As described above, according to the present invention, the thrust protection force of the curved pipe is exerted by the pulling-out resistance force of the strong geosynthetics laid on the curvature center side of the curved pipe in the ground. Even if the embankment slope is located outside the center, reliable thrust protection can be performed.

[0038] Further, at the time of construction, since it suffices to lay strong geosynthetics in the excavation trench, the construction can be carried out easily without any labor. Further, since no concrete block is placed on the outer circumference of the curved pipe, thrust protection can be performed without impairing the expansion / contraction function even for a curved pipe joined with an earthquake resistant joint.

[Brief description of drawings]

FIG. 1 is a plan view showing an anti-unequal force countermeasure structure for a buried pipe according to an embodiment of the present invention.

FIG. 2 is a sectional view taken along the line AA of FIG.

FIG. 3 is an explanatory view of a curved pipe burying step, and is a cross-sectional view of a state in which net-shaped geosynthetics are laid on the bottom of a trench.

FIG. 4 is an explanatory view of the above process, and is a cross-sectional view of a state in which the pipe top is backfilled.

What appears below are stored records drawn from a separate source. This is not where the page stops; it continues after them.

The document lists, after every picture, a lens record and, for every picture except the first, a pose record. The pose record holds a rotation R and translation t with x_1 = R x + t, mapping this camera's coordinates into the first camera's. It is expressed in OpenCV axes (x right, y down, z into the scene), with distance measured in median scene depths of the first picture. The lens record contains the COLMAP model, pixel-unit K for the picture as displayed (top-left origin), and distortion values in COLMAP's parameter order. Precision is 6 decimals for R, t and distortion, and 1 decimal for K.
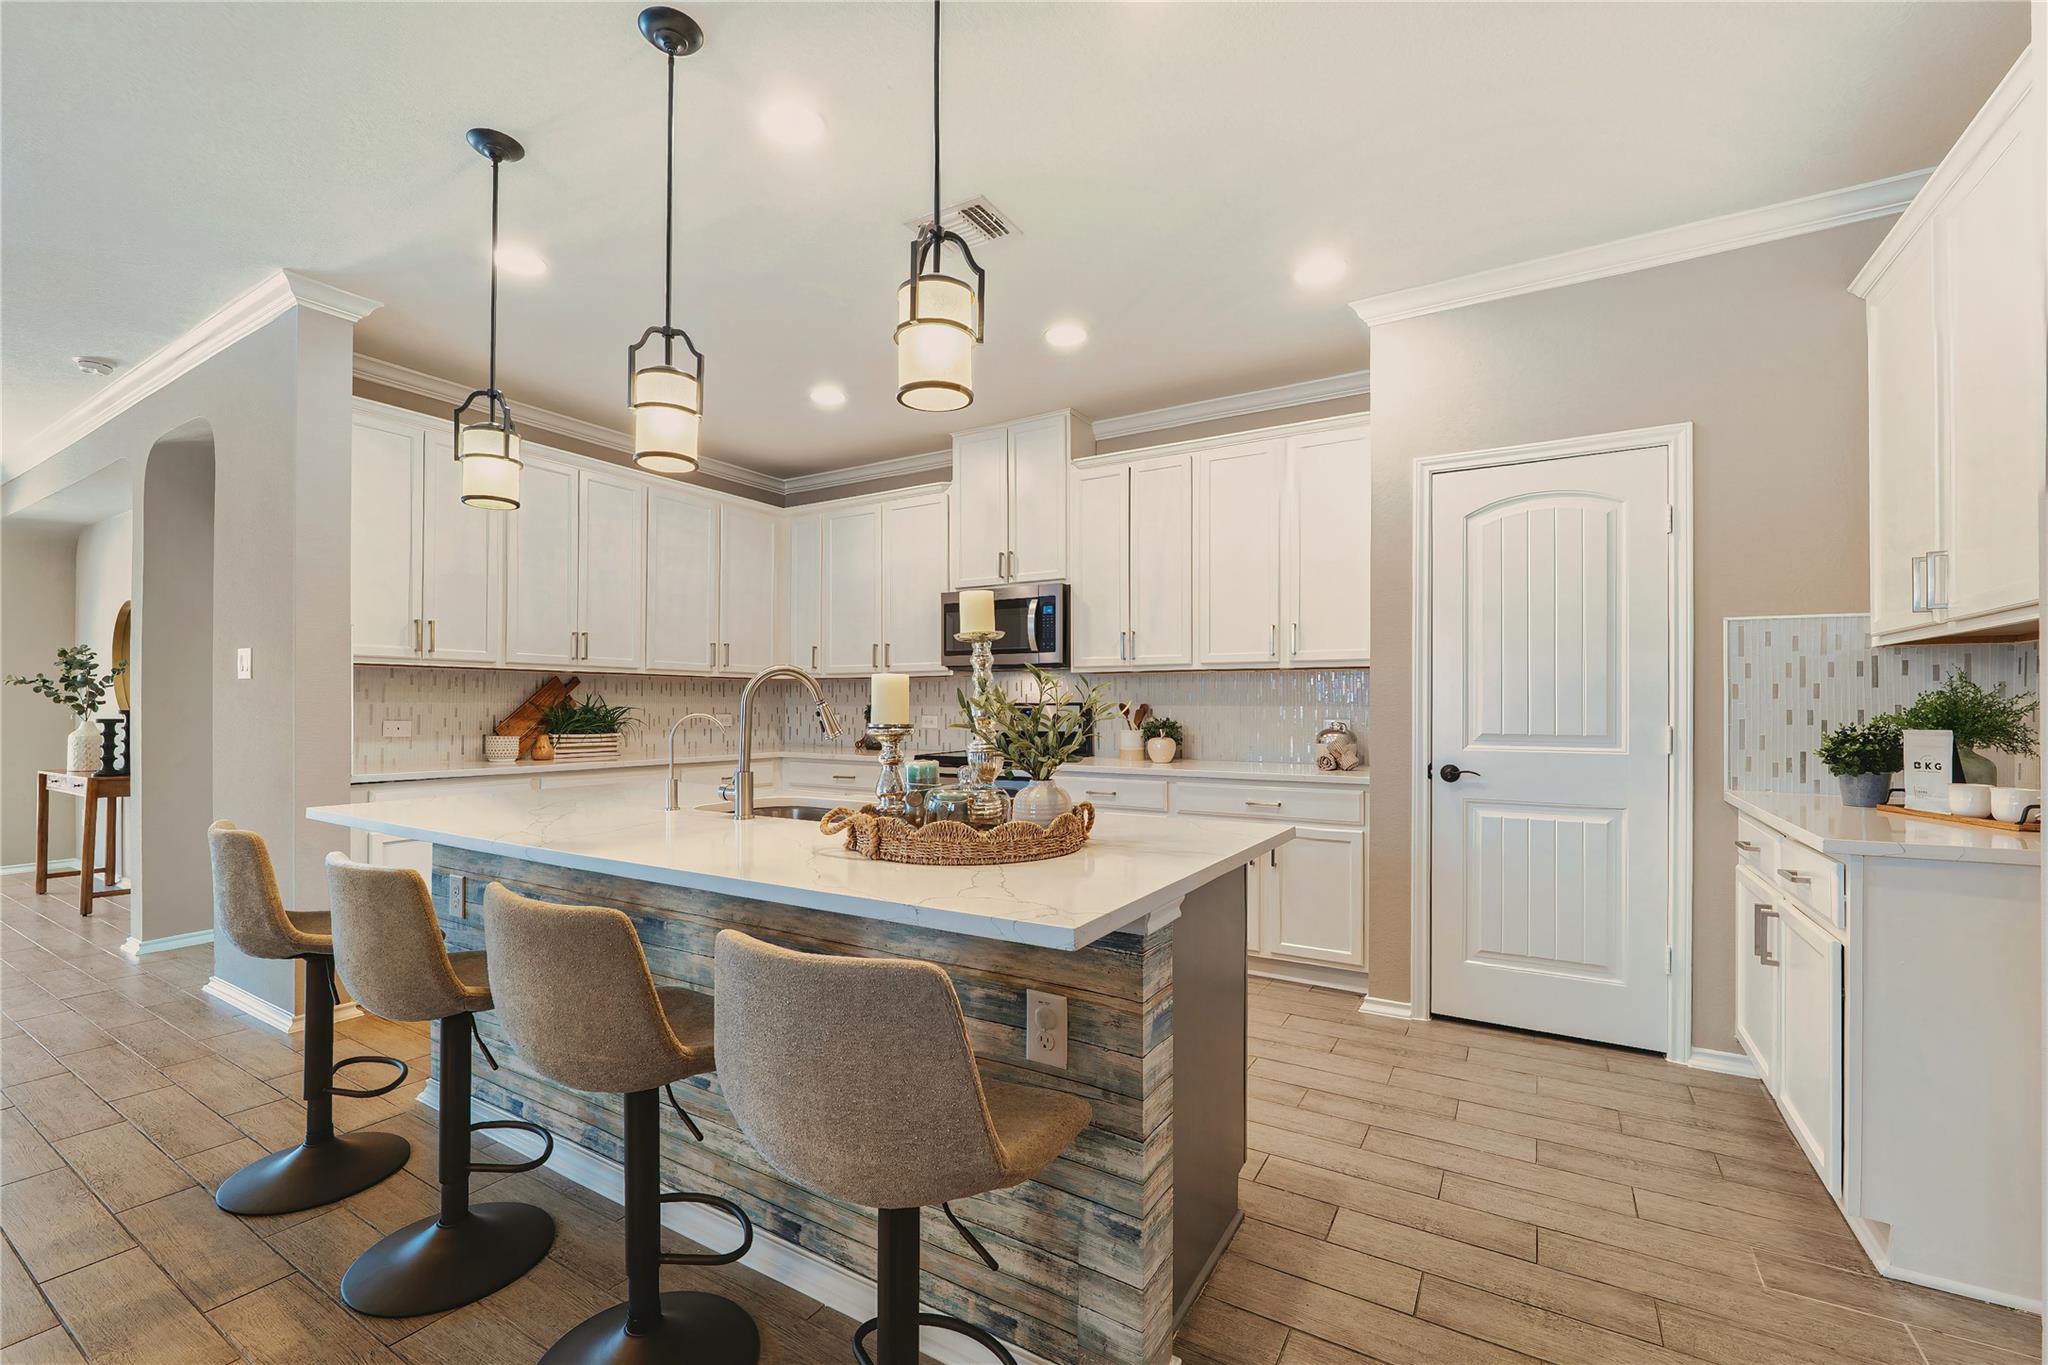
lens RADIAL K [[851.8, 0, 1021.9], [0, 851.8, 687.3], [0, 0, 1]] dist [-0.010379, -0.000244]
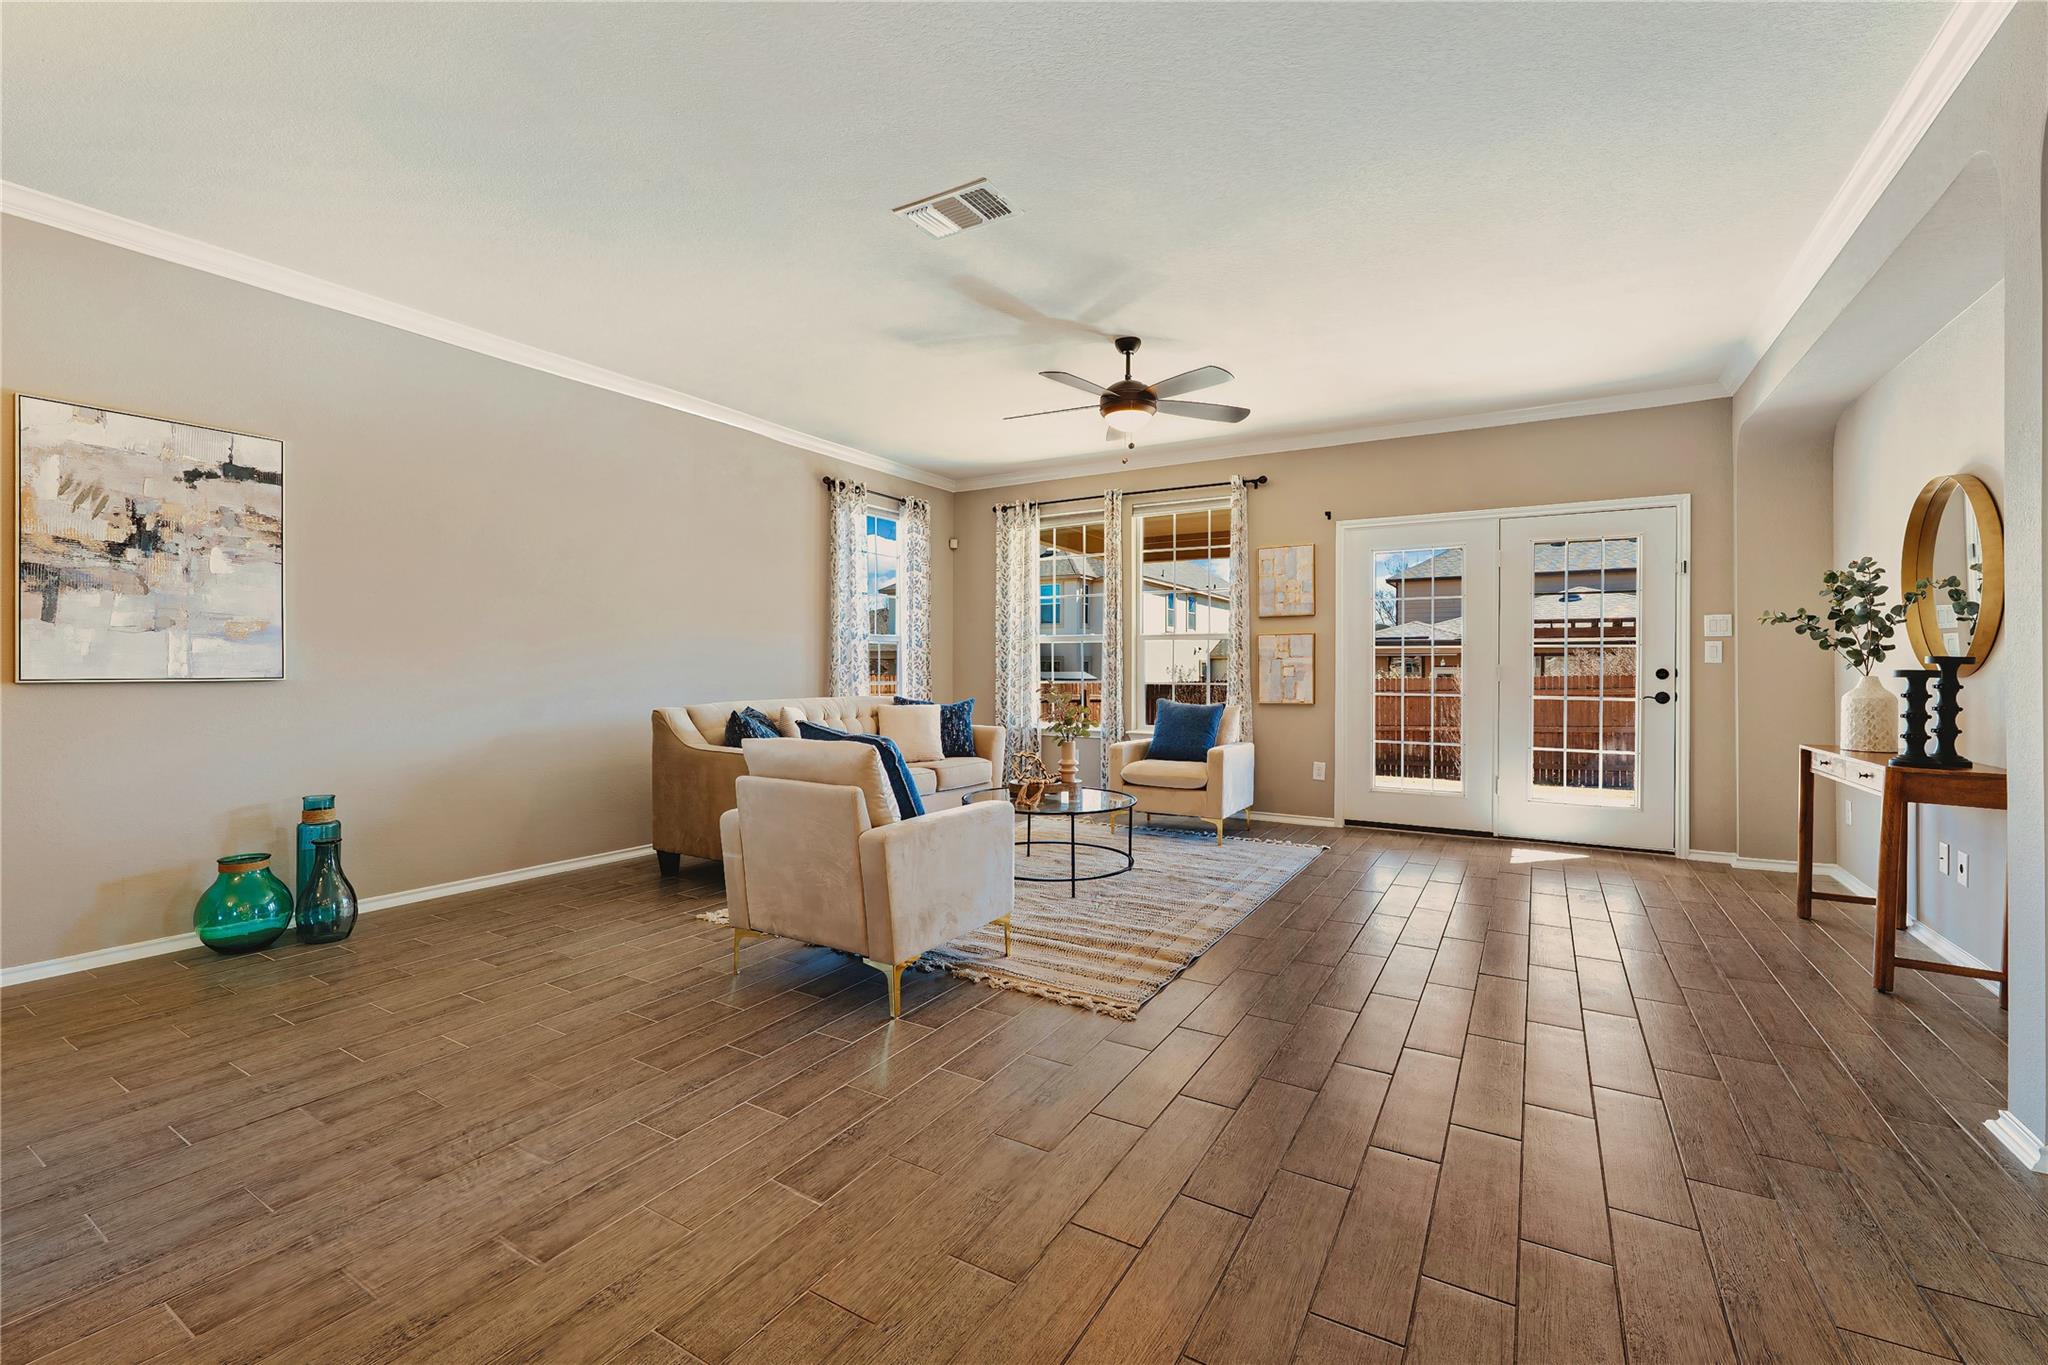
lens RADIAL K [[866.0, 0, 1015.1], [0, 866.0, 680.9], [0, 0, 1]] dist [-0.010204, -0.000079]
pose [[-0.002175, 0.010179, -0.999946, -0.477833], [0.018812, 0.999772, 0.010136, 0.027007], [0.999821, -0.018788, -0.002366, 0.362820]]
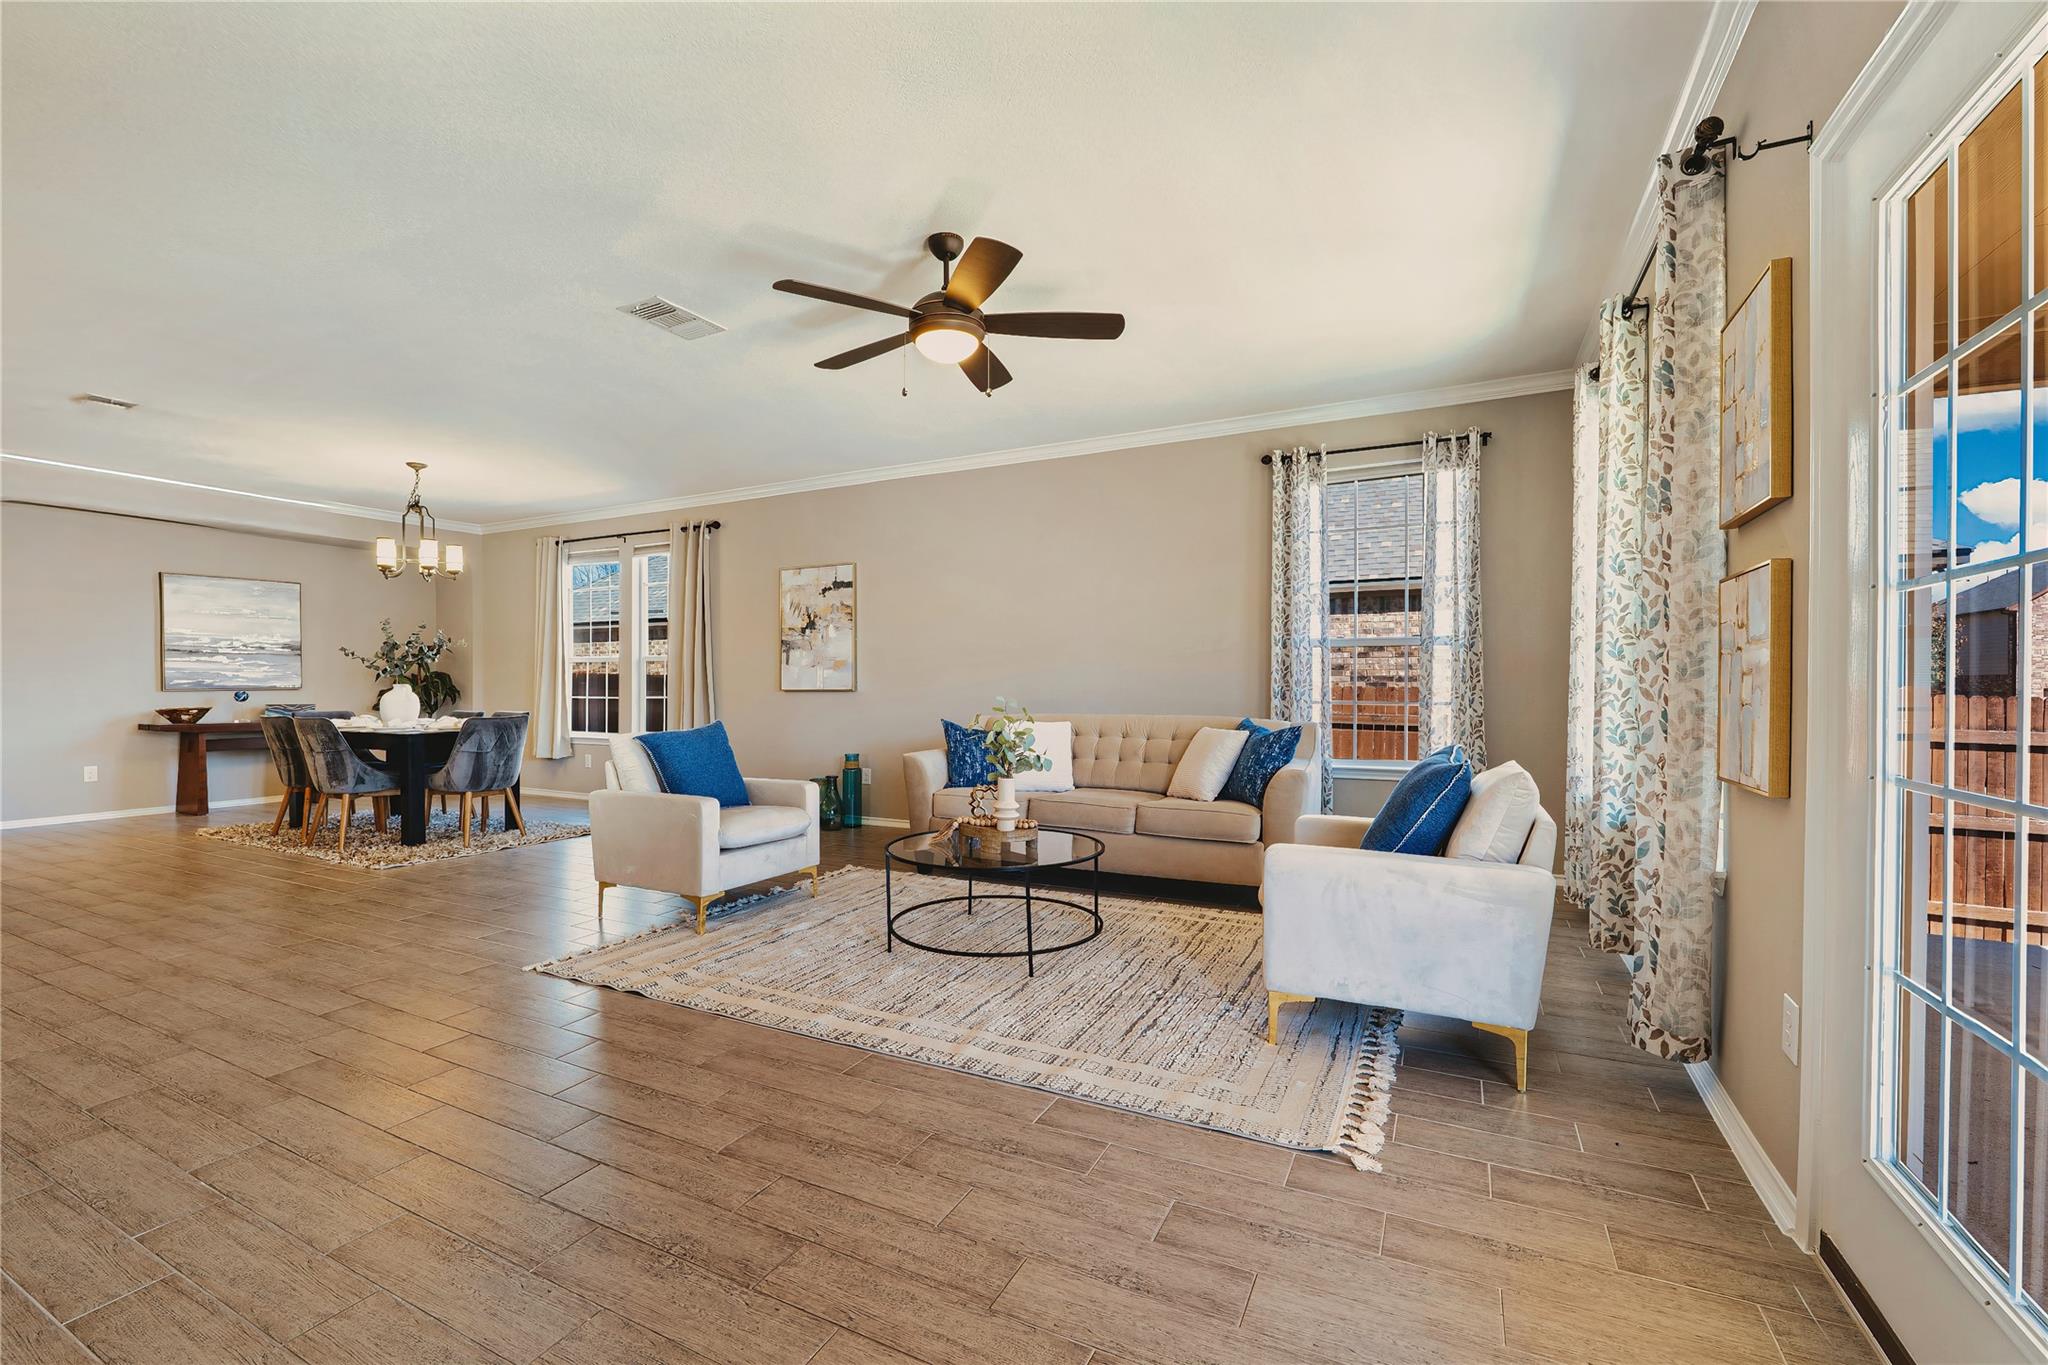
lens RADIAL K [[860.7, 0, 1012.4], [0, 860.7, 696.0], [0, 0, 1]] dist [-0.009890, 0.000157]
pose [[-0.997717, -0.000810, -0.067526, -1.405674], [-0.000347, 0.999976, -0.006868, 0.040631], [0.067530, -0.006829, -0.997694, 1.161463]]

FIG. 5 is an explanatory diagram showing a buried state.

FIG. 6 is a cross-sectional view showing another configuration example of the embodiment.

FIG. 7 is a sectional view showing still another configuration example of the same.

FIG. 8 is a sectional view showing still another configuration example of the same.

FIG. 9 is a sectional view showing still another configuration example of the same.

FIG. 10 is a sectional view showing still another configuration example of the same.

11 is a plan view of the configuration example shown in FIG.

FIG. 12 is a sectional view showing still another configuration example of the embodiment.

FIG. 13 is a plan view showing a conventional buried structure of a bent pipe.

14 is a cross-sectional view of FIG.

FIG. 15 is a cross-sectional view of another conventional example.

FIG. 16 is a plan sectional view of another conventional example.

[Explanation of symbols]

1 curved pipe 2 concrete blocks 3 embankments 3a slope 4 Robust geosynthetics 5 ground 6 backfill soil

─────────────────────────────────────────────────── ─── Continuation of the front page (72) Inventor Toshinori Kawabata 3 1-3 Nihonbashi Muromachi, Chuo-ku, Tokyo Kubota Tokyo Head Office (72) Inventor Hiroyasu Sato 3 1-3 Nihombashi Muromachi, Chuo-ku, Tokyo No. Kubota Tokyo Head Office (56) References JP-A-54-149926 (JP, A) JP-A-9-273152 (JP, A) (58) Fields investigated (Int.Cl. ⁷ , DB name) F16L 1/024 E02D 27/34 F16L 1/00

Claims (2)

(57) [Claims] 1. A stretch than the curvature center side of the buried bent tube into the bend bottom, the fold Succoth covers outside of said curved pipe to the center of curvature side, to face the thrust force applied to bend
The strong geosynthetics are laid in the direction of
A buried pipe non-uniform force countermeasure structure that is buried in the ground together with the curved pipe, and the thrust force applied to the curved pipe is supported by the pulling-out resistance force of the strong geosynthetics in the ground. 2. A tough geosynthetic structure that extends from the natural side of a straight pipe buried along a contour line of a slope to the bottom of the straight pipe, covers the outside of the straight pipe, and folds back toward the natural side to lay it. The structure for counteracting the non-uniform force of the buried pipe, in which the uneven earth pressure applied to the straight pipe in the direction perpendicular to the pipe axis is supported by the pulling-out resistance force of the strong geosynthetics in the ground.